Large eQTL meta-analysis reveals differing patterns between cerebral cortical and cerebellar brain regions.
Sieberts SK., Perumal TM., Carrasquillo MM., Allen M., Reddy JS., Hoffman GE., Dang KK., Calley J., Ebert PJ., Eddy J., Wang X., Greenwood AK., Mostafavi S., CommonMind Consortium (CMC) None., The AMP-AD Consortium None., Omberg L., Peters MA., Logsdon BA., De Jager PL., Ertekin-Taner N., Mangravite LM.
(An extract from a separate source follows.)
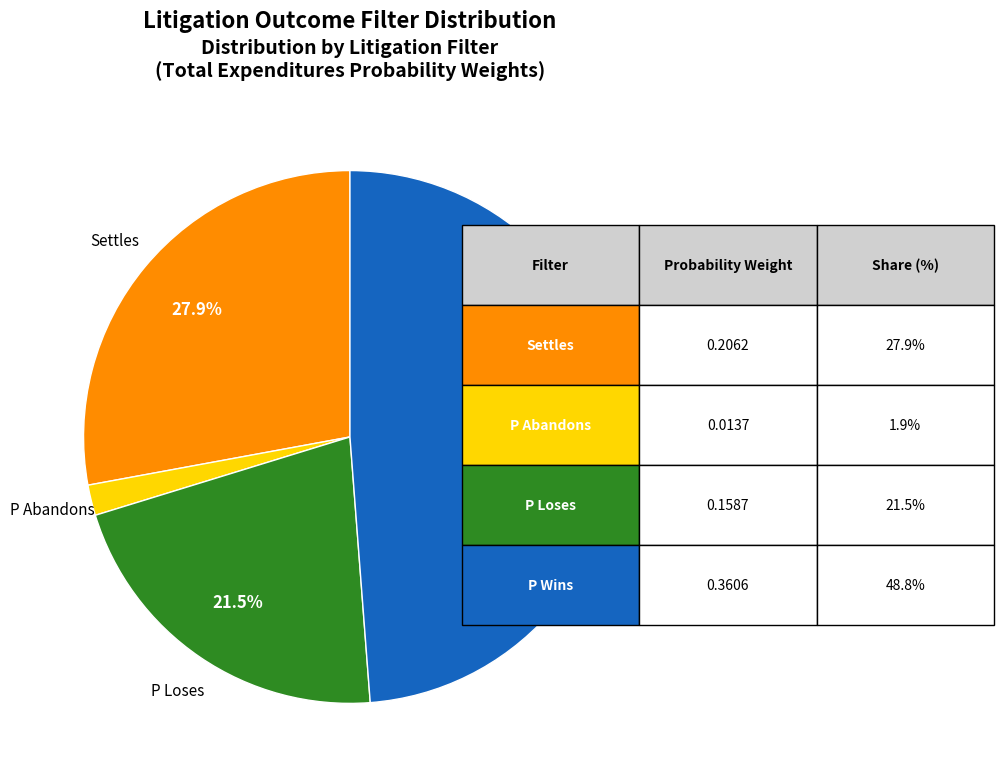

Is there a majority slice in this chart?

No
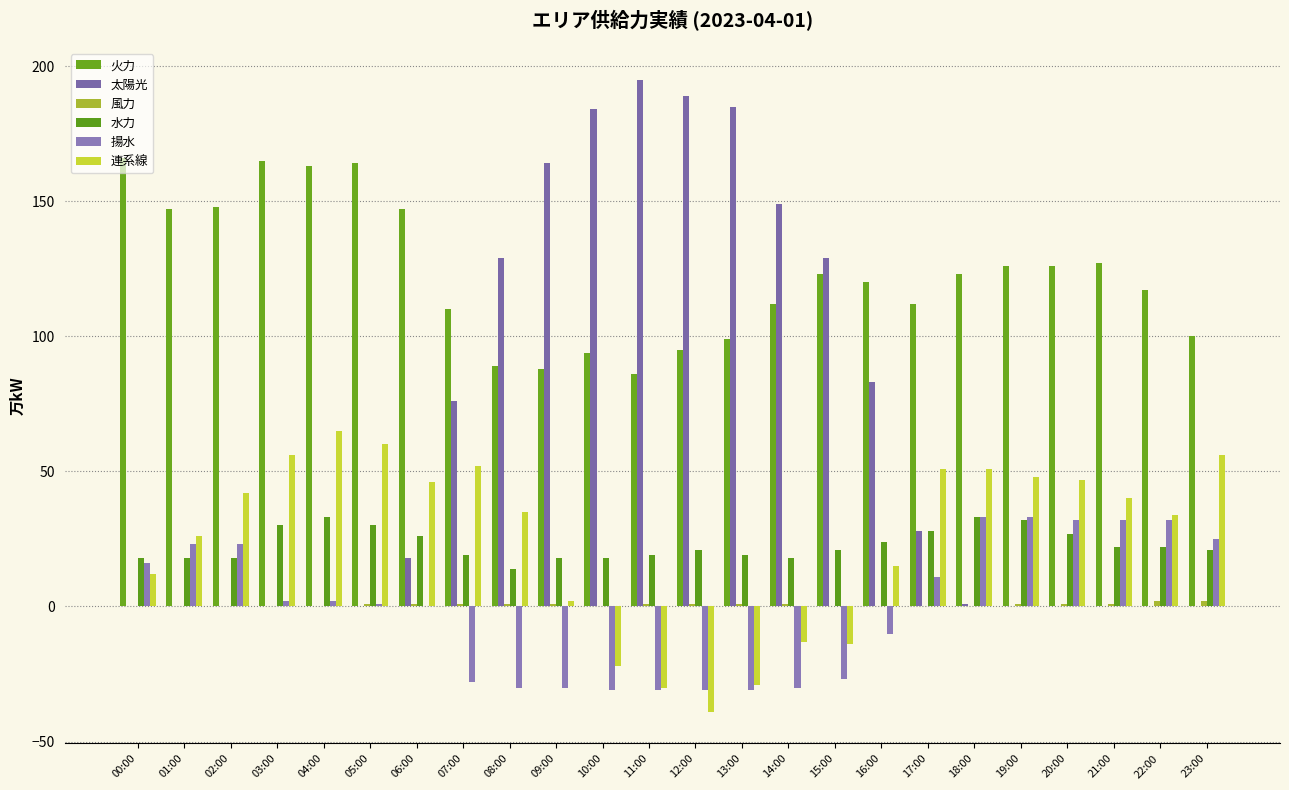

Read the 水力 value at 22:00, to the nearest 10.

20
The availability of high-quality RNA-sequencing and genotyping data of post-mortem brain collections from consortia such as CommonMind Consortium (CMC) and the Accelerating Medicines Partnership for Alzheimer's Disease (AMP-AD) Consortium enable the generation of a large-scale brain cis-eQTL meta-analysis. Here we generate cerebral cortical eQTL from 1433 samples available from four cohorts (identifying >4.1 million significant eQTL for >18,000 genes), as well as cerebellar eQTL from 261 samples (identifying 874,836 significant eQTL for >10,000 genes). We find substantially improved power in the meta-analysis over individual cohort analyses, particularly in comparison to the Genotype-Tissue Expression (GTEx) Project eQTL. Additionally, we observed differences in eQTL patterns between cerebral and cerebellar brain regions. We provide these brain eQTL as a resource for use by the research community. As a proof of principle for their utility, we apply a colocalization analysis to identify genes underlying the GWAS association peaks for schizophrenia and identify a potentially novel gene colocalization with lncRNA RP11-677M14.2 (posterior probability of colocalization 0.975).